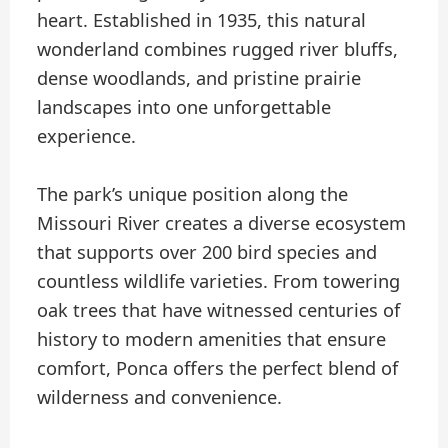
heart. Established in 1935, this natural
wonderland combines rugged river bluffs,
dense woodlands, and pristine prairie
landscapes into one unforgettable
experience.
The park’s unique position along the
Missouri River creates a diverse ecosystem
that supports over 200 bird species and
countless wildlife varieties. From towering
oak trees that have witnessed centuries of
history to modern amenities that ensure
comfort, Ponca offers the perfect blend of
wilderness and convenience.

HOW TO COMPLETE THIS TASK:
Exactly as they appear, print the lines of the listing above from its first line through the line that contains "that supports over 200 bird species and", minus the pictures.

RESULT BELOW:
heart. Established in 1935, this natural
wonderland combines rugged river bluffs,
dense woodlands, and pristine prairie
landscapes into one unforgettable
experience.
The park’s unique position along the
Missouri River creates a diverse ecosystem
that supports over 200 bird species and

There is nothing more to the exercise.